Market regulator SEBI has warned the United Stock Exchange of India (USE) against monitoring lapses that led to concentration of currency trading in two entities,but did not impose any financial penalty on the bourse.
The Securities and Exchange Board of India (SEBI) while reviewing trading volumes across all currency trading platforms had noticed concentration of large trades and volumes,mostly by two trading members,at USE.
“It was observed that one of these two trading members had accounted for about 77-80 per cent of the total turnover,” it said.
Finding USE “negligent to certain extent” in the discharge of its functions and duties,the Sebi order said: “… while dealing with matters concerned with discharge of regulatory functions,there would be a few occasions where monetary penalty would be appropriate … given the nature of the lapses and the efforts made (in USE’s case) … penalty of warning would be appropriate in this case.

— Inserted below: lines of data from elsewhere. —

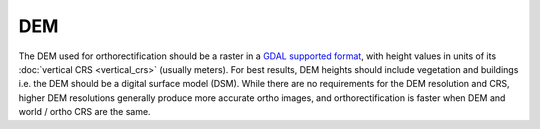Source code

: DEM
===

The DEM used for orthorectification should be a raster in a `GDAL supported format <https://gdal.org/drivers/raster/index.html>`__, with height values in units of its :doc:`vertical CRS <vertical_crs>` (usually meters).  For best results, DEM heights should include vegetation and buildings i.e. the DEM should be a digital surface model (DSM).  While there are no requirements for the DEM resolution and CRS, higher DEM resolutions generally produce more accurate ortho images, and orthorectification is faster when DEM and world / ortho CRS are the same.
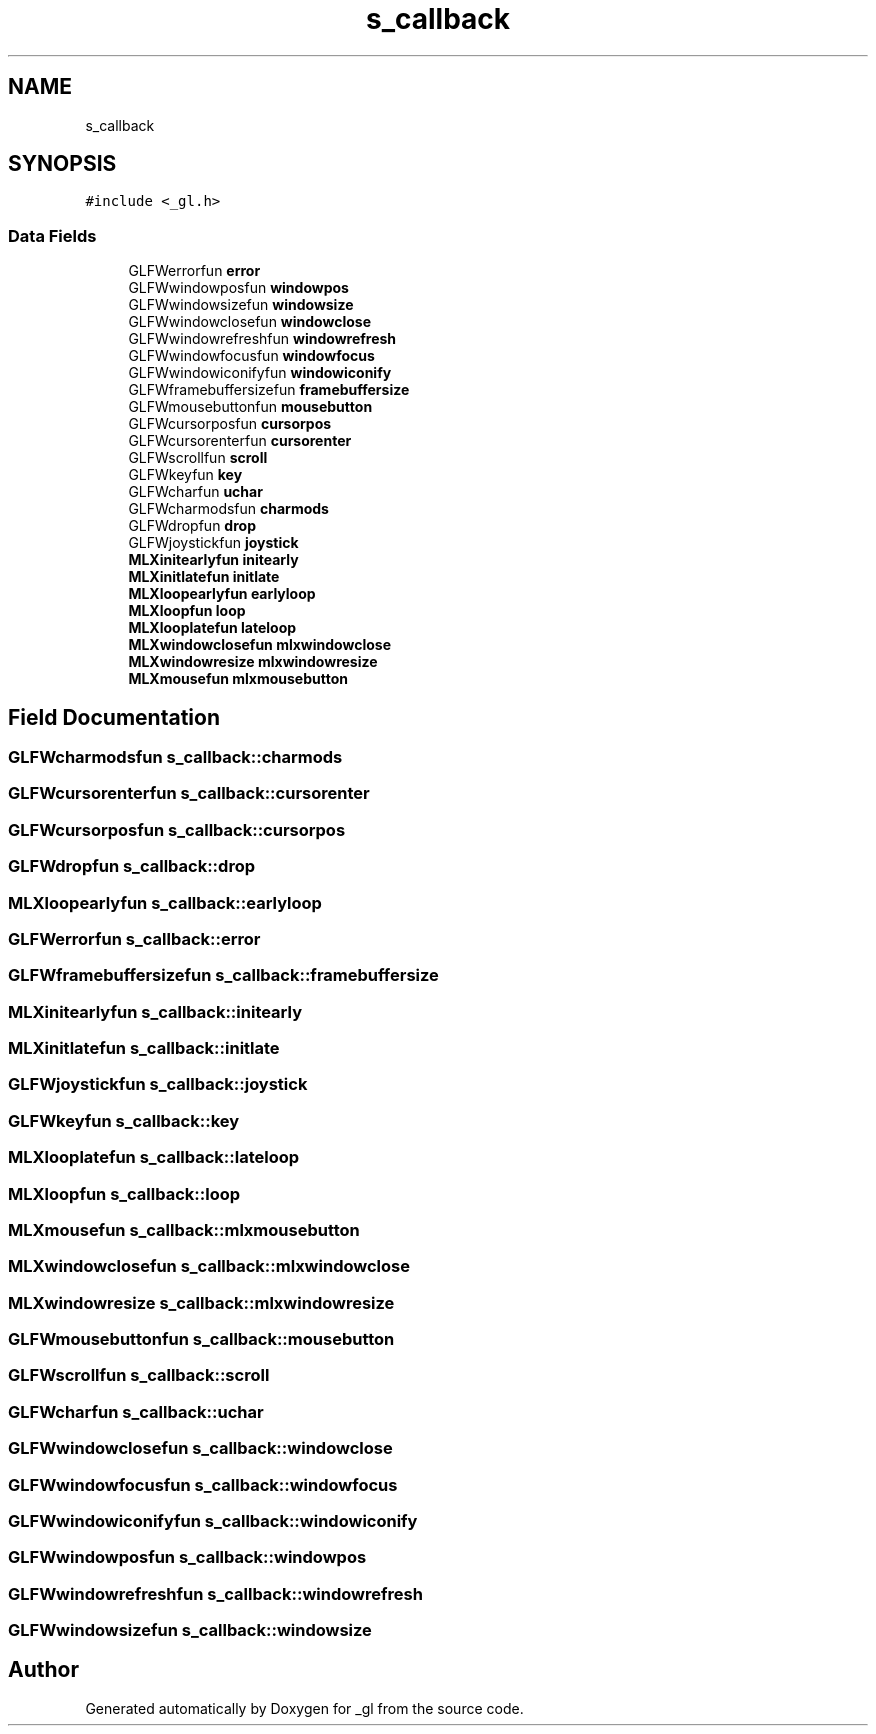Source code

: .TH "s_callback" 3 "Thu Oct 12 2017" "Version 0.0.1" "_gl" \" -*- nroff -*-
.ad l
.nh
.SH NAME
s_callback
.SH SYNOPSIS
.br
.PP
.PP
\fC#include <_gl\&.h>\fP
.SS "Data Fields"

.in +1c
.ti -1c
.RI "GLFWerrorfun \fBerror\fP"
.br
.ti -1c
.RI "GLFWwindowposfun \fBwindowpos\fP"
.br
.ti -1c
.RI "GLFWwindowsizefun \fBwindowsize\fP"
.br
.ti -1c
.RI "GLFWwindowclosefun \fBwindowclose\fP"
.br
.ti -1c
.RI "GLFWwindowrefreshfun \fBwindowrefresh\fP"
.br
.ti -1c
.RI "GLFWwindowfocusfun \fBwindowfocus\fP"
.br
.ti -1c
.RI "GLFWwindowiconifyfun \fBwindowiconify\fP"
.br
.ti -1c
.RI "GLFWframebuffersizefun \fBframebuffersize\fP"
.br
.ti -1c
.RI "GLFWmousebuttonfun \fBmousebutton\fP"
.br
.ti -1c
.RI "GLFWcursorposfun \fBcursorpos\fP"
.br
.ti -1c
.RI "GLFWcursorenterfun \fBcursorenter\fP"
.br
.ti -1c
.RI "GLFWscrollfun \fBscroll\fP"
.br
.ti -1c
.RI "GLFWkeyfun \fBkey\fP"
.br
.ti -1c
.RI "GLFWcharfun \fBuchar\fP"
.br
.ti -1c
.RI "GLFWcharmodsfun \fBcharmods\fP"
.br
.ti -1c
.RI "GLFWdropfun \fBdrop\fP"
.br
.ti -1c
.RI "GLFWjoystickfun \fBjoystick\fP"
.br
.ti -1c
.RI "\fBMLXinitearlyfun\fP \fBinitearly\fP"
.br
.ti -1c
.RI "\fBMLXinitlatefun\fP \fBinitlate\fP"
.br
.ti -1c
.RI "\fBMLXloopearlyfun\fP \fBearlyloop\fP"
.br
.ti -1c
.RI "\fBMLXloopfun\fP \fBloop\fP"
.br
.ti -1c
.RI "\fBMLXlooplatefun\fP \fBlateloop\fP"
.br
.ti -1c
.RI "\fBMLXwindowclosefun\fP \fBmlxwindowclose\fP"
.br
.ti -1c
.RI "\fBMLXwindowresize\fP \fBmlxwindowresize\fP"
.br
.ti -1c
.RI "\fBMLXmousefun\fP \fBmlxmousebutton\fP"
.br
.in -1c
.SH "Field Documentation"
.PP 
.SS "GLFWcharmodsfun s_callback::charmods"

.SS "GLFWcursorenterfun s_callback::cursorenter"

.SS "GLFWcursorposfun s_callback::cursorpos"

.SS "GLFWdropfun s_callback::drop"

.SS "\fBMLXloopearlyfun\fP s_callback::earlyloop"

.SS "GLFWerrorfun s_callback::error"

.SS "GLFWframebuffersizefun s_callback::framebuffersize"

.SS "\fBMLXinitearlyfun\fP s_callback::initearly"

.SS "\fBMLXinitlatefun\fP s_callback::initlate"

.SS "GLFWjoystickfun s_callback::joystick"

.SS "GLFWkeyfun s_callback::key"

.SS "\fBMLXlooplatefun\fP s_callback::lateloop"

.SS "\fBMLXloopfun\fP s_callback::loop"

.SS "\fBMLXmousefun\fP s_callback::mlxmousebutton"

.SS "\fBMLXwindowclosefun\fP s_callback::mlxwindowclose"

.SS "\fBMLXwindowresize\fP s_callback::mlxwindowresize"

.SS "GLFWmousebuttonfun s_callback::mousebutton"

.SS "GLFWscrollfun s_callback::scroll"

.SS "GLFWcharfun s_callback::uchar"

.SS "GLFWwindowclosefun s_callback::windowclose"

.SS "GLFWwindowfocusfun s_callback::windowfocus"

.SS "GLFWwindowiconifyfun s_callback::windowiconify"

.SS "GLFWwindowposfun s_callback::windowpos"

.SS "GLFWwindowrefreshfun s_callback::windowrefresh"

.SS "GLFWwindowsizefun s_callback::windowsize"


.SH "Author"
.PP 
Generated automatically by Doxygen for _gl from the source code\&.
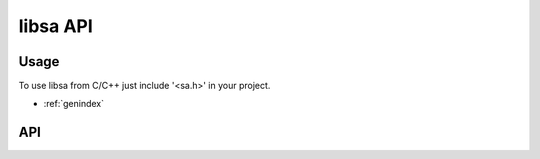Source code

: libsa API
=========

Usage
-----

To use libsa from C/C++ just include '<sa.h>' in your project.

* :ref:`genindex`

API
---

.. c:autodoc:: include/sa.h
   :transform: javadoc-liberal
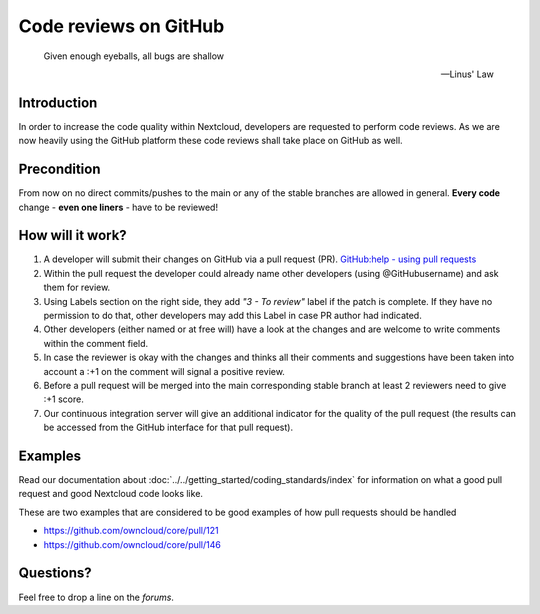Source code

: .. _Code-reviews:

======================
Code reviews on GitHub
======================

  Given enough eyeballs, all bugs are shallow

  -- Linus' Law

Introduction
------------

In order to increase the code quality within Nextcloud, developers are requested
to perform code reviews.  As we are now heavily using the GitHub platform these
code reviews shall take place on GitHub as well.

Precondition
------------

From now on no direct commits/pushes to the main or any of the stable branches are
allowed in general.  **Every code** change - **even one liners** - have to be
reviewed!

How will it work?
-----------------

#. A developer will submit their changes on GitHub via a pull request (PR).
   `GitHub:help - using pull requests <https://help.GitHub.com/articles/using-pull-requests>`_
#. Within the pull request the developer could already name other developers (using
   @GitHubusername) and ask them for review.
#. Using Labels section on the right side, they add *"3 - To review"* label if the patch is
   complete. If they have no permission to do that, other developers may add this Label in case
   PR author had indicated.
#. Other developers (either named or at free will) have a look at the changes
   and are welcome to write comments within the comment field.
#. In case the reviewer is okay with the changes and thinks all their comments and
   suggestions have been taken into account a :+1 on the comment will signal a positive
   review.
#. Before a pull request will be merged into the main corresponding stable branch
   at least 2 reviewers need to give :+1 score.
#. Our continuous integration server will give an additional indicator for
   the quality of the pull request (the results can be accessed from the GitHub
   interface for that pull request).

Examples
--------
Read our documentation about :doc:`../../getting_started/coding_standards/index` for information
on what a good pull request and good Nextcloud code looks like.

These are two examples that are considered to be good examples of how pull
requests should be handled

* https://github.com/owncloud/core/pull/121
* https://github.com/owncloud/core/pull/146

Questions?
----------

Feel free to drop a line on the `forums`.

.. _forums: https://help.nextcloud.com/
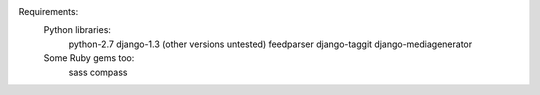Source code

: Requirements:
  Python libraries:
    python-2.7
    django-1.3 (other versions untested)
    feedparser
    django-taggit
    django-mediagenerator

  Some Ruby gems too:
    sass
    compass
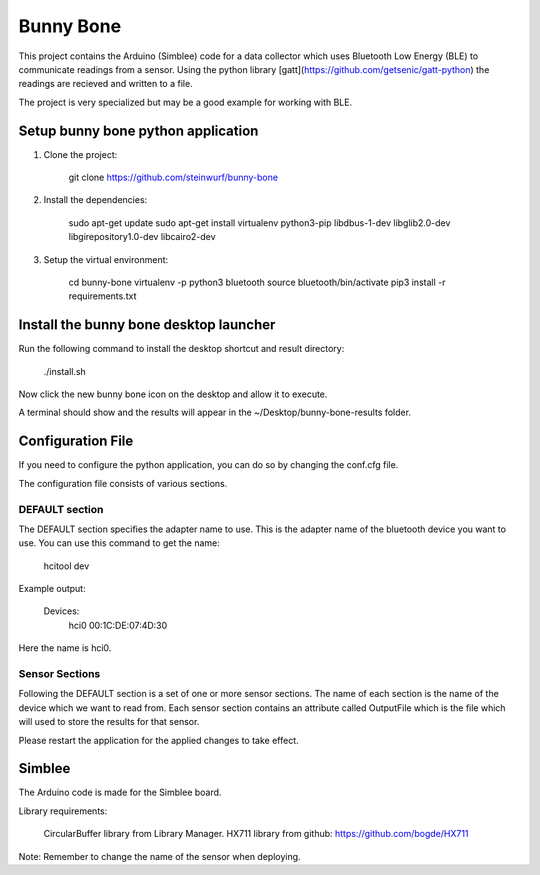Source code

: Bunny Bone
==========

This project contains the Arduino (Simblee) code for a data collector which uses
Bluetooth Low Energy (BLE) to communicate readings from a sensor.
Using the python library [gatt](https://github.com/getsenic/gatt-python) the
readings are recieved and written to a file.

The project is very specialized but may be a good example for working with BLE.

Setup bunny bone python application
-----------------------------------

1. Clone the project:

    git clone https://github.com/steinwurf/bunny-bone

2. Install the dependencies:

    sudo apt-get update
    sudo apt-get install virtualenv python3-pip libdbus-1-dev libglib2.0-dev libgirepository1.0-dev libcairo2-dev


3. Setup the virtual environment:

    cd bunny-bone
    virtualenv -p python3 bluetooth
    source bluetooth/bin/activate
    pip3 install -r requirements.txt

Install the bunny bone desktop launcher
---------------------------------------

Run the following command to install the desktop shortcut and result directory:

    ./install.sh

Now click the new bunny bone icon on the desktop and allow it to execute.

A terminal should show and the results will appear in the
~/Desktop/bunny-bone-results folder.

Configuration File
------------------

If you need to configure the python application, you can do so by changing the
conf.cfg file.

The configuration file consists of various sections.

DEFAULT section
...............
The DEFAULT section specifies the adapter name to use. This is the adapter name
of the bluetooth device you want to use. You can use this command to get the
name:

    hcitool dev

Example output:

    Devices:
        hci0	00:1C:DE:07:4D:30

Here the name is hci0.

Sensor Sections
...............
Following the DEFAULT section is a set of one or more sensor sections.
The name of each section is the name of the device which we want to read from.
Each sensor section contains an attribute called OutputFile which is the file
which will used to store the results for that sensor.

Please restart the application for the applied changes to take effect.

Simblee
-------
The Arduino code is made for the Simblee board.

Library requirements:

    CircularBuffer library from Library Manager.
    HX711 library from github: https://github.com/bogde/HX711

Note: Remember to change the name of the sensor when deploying.
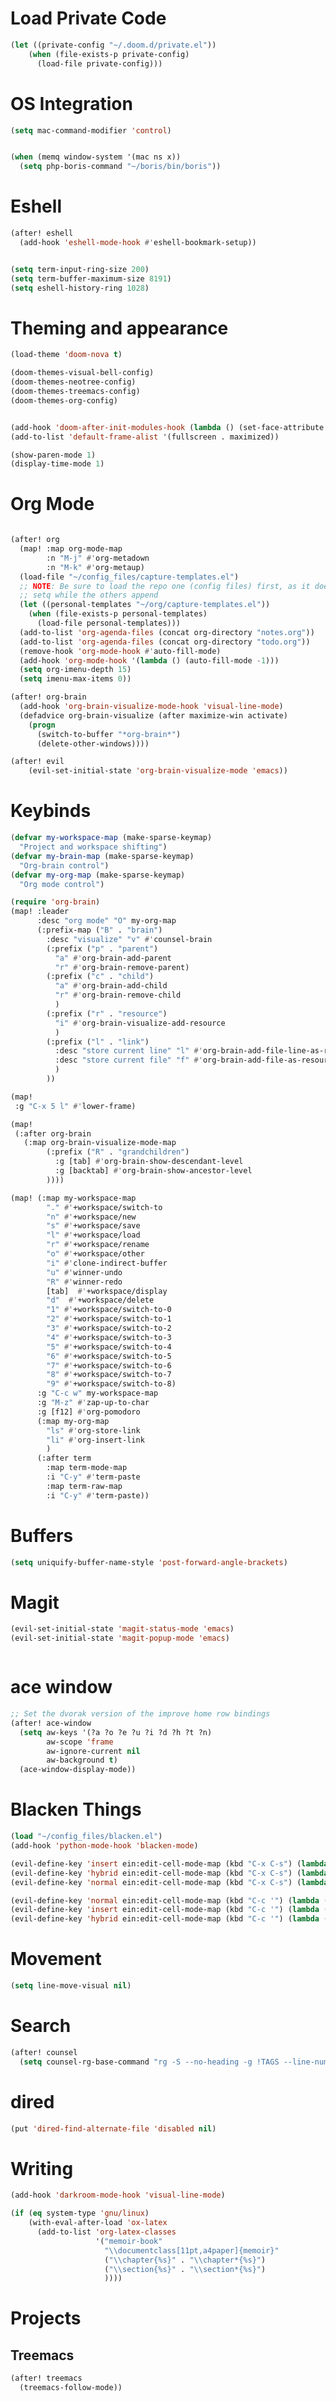* Load Private Code
#+BEGIN_SRC emacs-lisp
(let ((private-config "~/.doom.d/private.el"))
    (when (file-exists-p private-config)
      (load-file private-config)))
#+END_SRC

* OS Integration
#+BEGIN_SRC emacs-lisp
(setq mac-command-modifier 'control)


(when (memq window-system '(mac ns x))
  (setq php-boris-command "~/boris/bin/boris"))

#+END_SRC

* Eshell
#+BEGIN_SRC emacs-lisp
(after! eshell
  (add-hook 'eshell-mode-hook #'eshell-bookmark-setup))


(setq term-input-ring-size 200)
(setq term-buffer-maximum-size 8191)
(setq eshell-history-ring 1028)

#+END_SRC

* Theming and appearance
#+BEGIN_SRC emacs-lisp
(load-theme 'doom-nova t)

(doom-themes-visual-bell-config)
(doom-themes-neotree-config)
(doom-themes-treemacs-config)
(doom-themes-org-config)


(add-hook 'doom-after-init-modules-hook (lambda () (set-face-attribute 'default nil :height 170)))
(add-to-list 'default-frame-alist '(fullscreen . maximized))

(show-paren-mode 1)
(display-time-mode 1)
#+END_SRC

* Org Mode

#+BEGIN_SRC emacs-lisp

(after! org
  (map! :map org-mode-map
        :n "M-j" #'org-metadown
        :n "M-k" #'org-metaup)
  (load-file "~/config_files/capture-templates.el")
  ;; NOTE: Be sure to load the repo one (config files) first, as it does a
  ;; setq while the others append
  (let ((personal-templates "~/org/capture-templates.el"))
    (when (file-exists-p personal-templates)
      (load-file personal-templates)))
  (add-to-list 'org-agenda-files (concat org-directory "notes.org"))
  (add-to-list 'org-agenda-files (concat org-directory "todo.org"))
  (remove-hook 'org-mode-hook #'auto-fill-mode)
  (add-hook 'org-mode-hook '(lambda () (auto-fill-mode -1)))
  (setq org-imenu-depth 15)
  (setq imenu-max-items 0))

(after! org-brain
  (add-hook 'org-brain-visualize-mode-hook 'visual-line-mode)
  (defadvice org-brain-visualize (after maximize-win activate)
    (progn
      (switch-to-buffer "*org-brain*")
      (delete-other-windows))))

(after! evil
    (evil-set-initial-state 'org-brain-visualize-mode 'emacs))
#+END_SRC

#+RESULTS:

* Keybinds
#+BEGIN_SRC emacs-lisp
(defvar my-workspace-map (make-sparse-keymap)
  "Project and workspace shifting")
(defvar my-brain-map (make-sparse-keymap)
  "Org-brain control")
(defvar my-org-map (make-sparse-keymap)
  "Org mode control")

(require 'org-brain)
(map! :leader
      :desc "org mode" "O" my-org-map
      (:prefix-map ("B" . "brain")
        :desc "visualize" "v" #'counsel-brain
        (:prefix ("p" . "parent")
          "a" #'org-brain-add-parent
          "r" #'org-brain-remove-parent)
        (:prefix ("c" . "child")
          "a" #'org-brain-add-child
          "r" #'org-brain-remove-child
          )
        (:prefix ("r" . "resource")
          "i" #'org-brain-visualize-add-resource
          )
        (:prefix ("l" . "link")
          :desc "store current line" "l" #'org-brain-add-file-line-as-resource
          :desc "store current file" "f" #'org-brain-add-file-as-resource
          )
        ))

(map!
 :g "C-x 5 l" #'lower-frame)

(map!
 (:after org-brain
   (:map org-brain-visualize-mode-map
        (:prefix ("R" . "grandchildren")
          :g [tab] #'org-brain-show-descendant-level
          :g [backtab] #'org-brain-show-ancestor-level
        ))))

(map! (:map my-workspace-map
        "." #'+workspace/switch-to
        "n" #'+workspace/new
        "s" #'+workspace/save
        "l" #'+workspace/load
        "r" #'+workspace/rename
        "o" #'+workspace/other
        "i" #'clone-indirect-buffer
        "u" #'winner-undo
        "R" #'winner-redo
        [tab]  #'+workspace/display
        "d"  #'+workspace/delete
        "1" #'+workspace/switch-to-0
        "2" #'+workspace/switch-to-1
        "3" #'+workspace/switch-to-2
        "4" #'+workspace/switch-to-3
        "5" #'+workspace/switch-to-4
        "6" #'+workspace/switch-to-5
        "7" #'+workspace/switch-to-6
        "8" #'+workspace/switch-to-7
        "9" #'+workspace/switch-to-8)
      :g "C-c w" my-workspace-map
      :g "M-z" #'zap-up-to-char
      :g [f12] #'org-pomodoro
      (:map my-org-map
        "ls" #'org-store-link
        "li" #'org-insert-link
        )
      (:after term
        :map term-mode-map
        :i "C-y" #'term-paste
        :map term-raw-map
        :i "C-y" #'term-paste))
#+END_SRC

* Buffers
#+BEGIN_SRC emacs-lisp
(setq uniquify-buffer-name-style 'post-forward-angle-brackets)
#+END_SRC

* Magit
#+BEGIN_SRC emacs-lisp
(evil-set-initial-state 'magit-status-mode 'emacs)
(evil-set-initial-state 'magit-popup-mode 'emacs)


#+END_SRC

* ace window
#+BEGIN_SRC emacs-lisp
;; Set the dvorak version of the improve home row bindings
(after! ace-window
  (setq aw-keys '(?a ?o ?e ?u ?i ?d ?h ?t ?n)
        aw-scope 'frame
        aw-ignore-current nil
        aw-background t)
  (ace-window-display-mode))
#+END_SRC

* Blacken Things
#+BEGIN_SRC emacs-lisp
(load "~/config_files/blacken.el")
(add-hook 'python-mode-hook 'blacken-mode)

(evil-define-key 'insert ein:edit-cell-mode-map (kbd "C-x C-s") (lambda () (interactive) (blacken-buffer) (ein:edit-cell-save)))
(evil-define-key 'hybrid ein:edit-cell-mode-map (kbd "C-x C-s") (lambda () (interactive) (blacken-buffer) (ein:edit-cell-save)))
(evil-define-key 'normal ein:edit-cell-mode-map (kbd "C-x C-s") (lambda () (interactive) (blacken-buffer) (ein:edit-cell-save)))

(evil-define-key 'normal ein:edit-cell-mode-map (kbd "C-c '") (lambda () (interactive) (blacken-buffer) (ein:edit-cell-exit)))
(evil-define-key 'insert ein:edit-cell-mode-map (kbd "C-c '") (lambda () (interactive) (blacken-buffer) (ein:edit-cell-exit)))
(evil-define-key 'hybrid ein:edit-cell-mode-map (kbd "C-c '") (lambda () (interactive) (blacken-buffer) (ein:edit-cell-exit)))

#+END_SRC

* Movement
#+BEGIN_SRC emacs-lisp
(setq line-move-visual nil)

#+END_SRC

* Search
#+BEGIN_SRC emacs-lisp
(after! counsel
  (setq counsel-rg-base-command "rg -S --no-heading -g !TAGS --line-number --color never %s ."))
#+END_SRC

* dired
#+BEGIN_SRC emacs-lisp
(put 'dired-find-alternate-file 'disabled nil)
#+END_SRC
* Writing
#+BEGIN_SRC emacs-lisp
(add-hook 'darkroom-mode-hook 'visual-line-mode)

(if (eq system-type 'gnu/linux)
    (with-eval-after-load 'ox-latex
      (add-to-list 'org-latex-classes
                   '("memoir-book"
                     "\\documentclass[11pt,a4paper]{memoir}"
                     ("\\chapter{%s}" . "\\chapter*{%s}")
                     ("\\section{%s}" . "\\section*{%s}")
                     ))))

#+END_SRC
* Projects

** Treemacs
#+BEGIN_SRC emacs-lisp
(after! treemacs
  (treemacs-follow-mode))

#+END_SRC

Earlier,SEBI had issued a show cause notice in December last year to the USE. In the notice it was alleged “that there was absence of robust surveillance system at USE,to monitor the trend of domination of trade or artificial boosting of exchange volumes by one trading member”.
USE in its reply had admitted that it had detected the concentration of the trades and that the same was reported to the erstwhile Managing Director and CEO T S Narayanasami.
However,the USE had said that as there was no evidence of any manipulative trading patterns considering the fact that concentration of trades is a usual occurrence for any exchange in its initial stages,the same was not acted upon by Narayanasami.